Último lançamento da britânica Caitlin Moran, Do que é feita uma garota, mistura autobiografia e ficção, presenteando o leitor com uma personagem problemática, incômoda – e apaixonante
Depois do sucesso de Como Ser Mulher, seu “manifesto feminista”, Caitlin Moran embarca no mundo dos romances. Ou quase. Publicado como obra de ficção, Do que é feita uma garota é praticamente um livro de memórias da autora, que doou suas lembranças de adolescente – da família pobre e numerosa às aventuras como crítica musical – a uma protagonista de 14 anos, Johanna Morrigan.
Cheia de irmãos, com uma mãe sofrendo de depressão pós-parto e um pai impossibilitado de trabalhar e sempre meio bêbado, Johanna não é nossa heroína de contos de fadas. Ela está cansada. Não aguenta mais os delírios de seu velho pai de que, um dia, ele será um astro do rock. Não quer mais dividir o quarto com dois irmãos. Está farta da vidinha miserável que leva, na qual o melhor momento do dia pode ser o furto de um desodorante. Johanna tem bem claro em sua cabeça do que ela precisa: dinheiro. A vitória em uma pequena competição de escrita parece ser o início de seu estrelato, mas em uma bem-humorada reviravolta na trama, a conquista leva a garota a passar a maior vergonha de sua vida na televisão local. E é então que, desorientada, Johanna decide morrer. Mas não de verdade.
O que a protagonista quer fazer é enterrar, de uma vez por todas, Johanna Morrigan. E virar uma pessoa completamente diferente. Novos gostos, visuais, sucessos. Surge, então, a sua nova persona, Dolly Wilde, pronta para levar uma vida como mulher madura, endinheirada e poderosa. Tornar-se uma deusa do sexo.
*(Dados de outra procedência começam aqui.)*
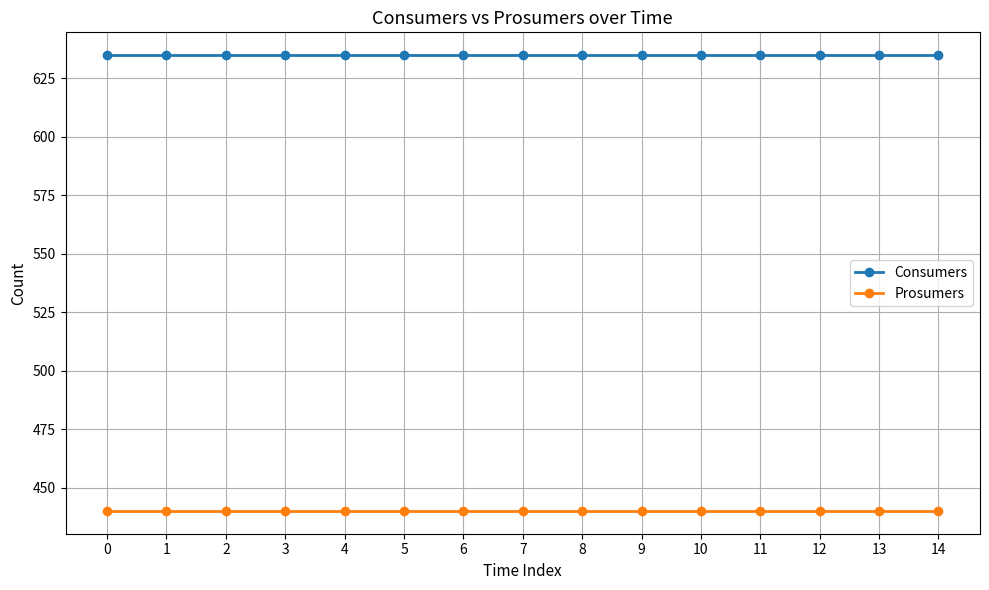

Reading left to right, extract all data points from this chart.

Consumers: 0=635	1=635	2=635	3=635	4=635	5=635	6=635	7=635	8=635	9=635	10=635	11=635	12=635	13=635	14=635
Prosumers: 0=440	1=440	2=440	3=440	4=440	5=440	6=440	7=440	8=440	9=440	10=440	11=440	12=440	13=440	14=440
É importante dizer que Dolly não é agradável – o que não é um problema para a narrativa. Aliás, esse é o fator que carrega o livro nas costas. A obra lembra de Bad Feminist (ainda sem prazo de lançamento no Brasil), em que Roxane Gay traz um ensaio sobre a importância de personagens femininas desagradáveis, porém não vilanizadas. Personagens problemáticas, mas que merecem a atenção do leitor, porque elas levam vidas interessantes. Lendo a história de Dolly Wilde, é impossível discordar. Ela é inconsequente, imatura, atrapalhada, mentirosa e, por vezes, má. Consegue um trabalho resenhando shows e discos para uma revista musical, e passa a aniquilar todas as bandas que avalia. É com prazer que Dolly conta a emoção de sair munida com um bloco de anotações e um sorriso sarcástico, já preparada para acabar com a carreira daqueles músicos – nas palavras dela, “eviscerá-los“. E, aqui, fica claro o quanto a autora coloca de si em sua criação.
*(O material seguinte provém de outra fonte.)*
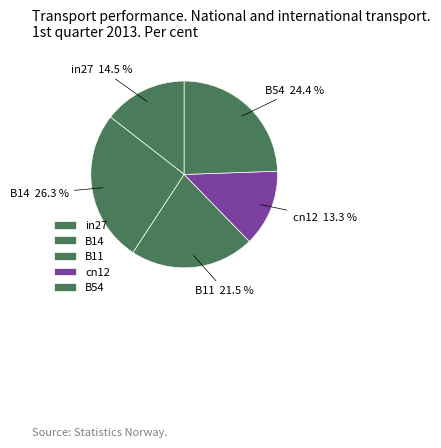

How many slices are in this pie chart?

5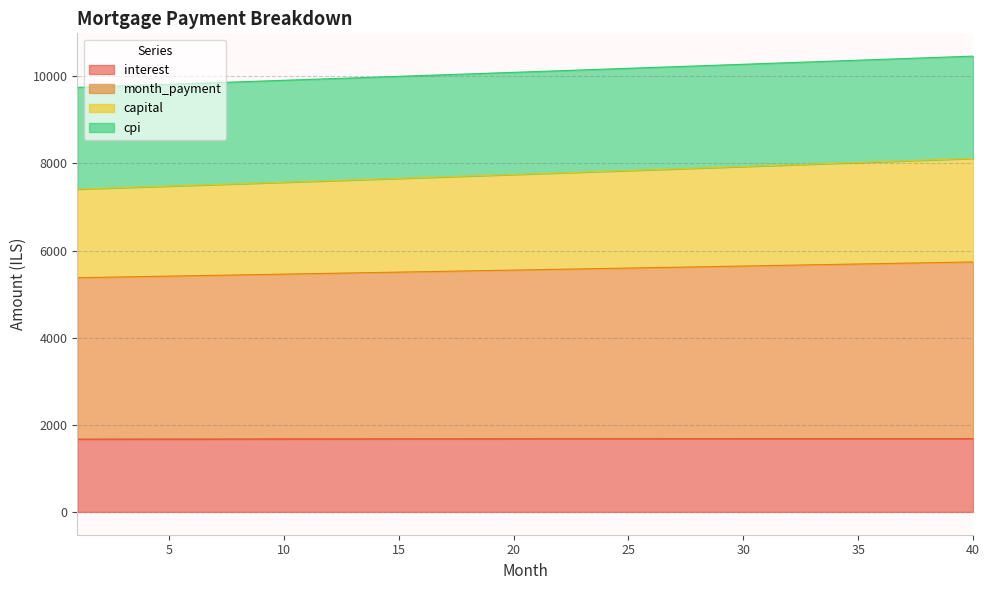

True or false: interest and capital intersect in this chart.

False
Na coletânea de ensaios Moranthology (lançada apenas em inglês), Moran comenta sobre a própria carreira como crítica musical. Envergonhada, faz referência a um de seus textos, publicado quando era adolescente. Na resenha, ela os acusou de serem “revoltantes: responsáveis pelo clima musical em que as bandas se arrastam em suas barrigas com apenas três acordes”. O texto é pontuado com adjetivos como “revoltante” e “pútrido”, e termina com a sugestão de que o vocalista deveria se matar. Isso é o que Caitlin Moran viveu, e é assim que ela constrói Dolly. No entanto, há algo que nos impede de abandonar sua história: ela é tão humana. Faz isso tudo porque se sente sozinha, insegura, incapaz, culpada. Quer o amor. Uma vida mais fácil para os pais. Quer gostar da imagem que vê no espelho. E por ser tão real, é impossível não torcer por ela. Mesmo com todas as cabeçadas que ela dá no livro. E são muitas. Mesmo. Mas vibramos por ela. E, acima de tudo, rimos com ela.
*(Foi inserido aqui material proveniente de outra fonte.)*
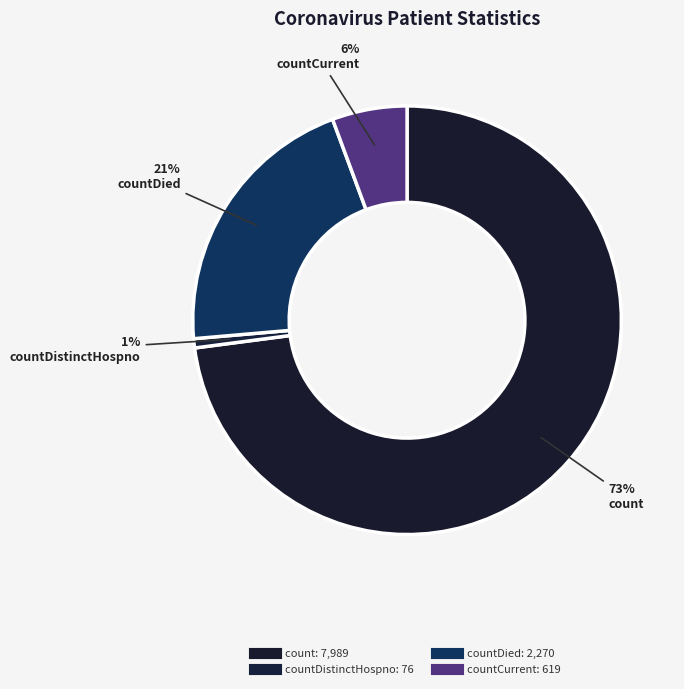

Count the number of slices in the pie.

4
O texto, divertido e nada antisséptico, constrói situações engraçadas e arranca risadas altas. Vale dizer que boa parte das piadas não deve ressoar com os leitores masculinos, que precisam atravessar páginas e páginas de descrições sobre o que acontece com a vagina da protagonista. Porém, há algumas passagens bem mais profundas, que levam a pensar. A autora conclui seu romance deixando no ar a ideia de que, como o título em inglês sugere (“Como construir uma menina“), uma garota não “nasce garota”. Ela precisa construir a si mesma, do zero. E quebrar a cara, perceber que a fundação está fraca, demolir. Reconstruir.
Caitlin Moran traz uma heroína desagradável, que não presenteia o leitor com um grande sucesso ou um romance de cinema. Ela traz um agrado maior: esperança. Faz pensar que somos todos um pouco errados, mas dá para consertar uma parte. E outra parte continua assim: errada. Mas isso não é problema. Aliás, alguém até pode torcer por nós.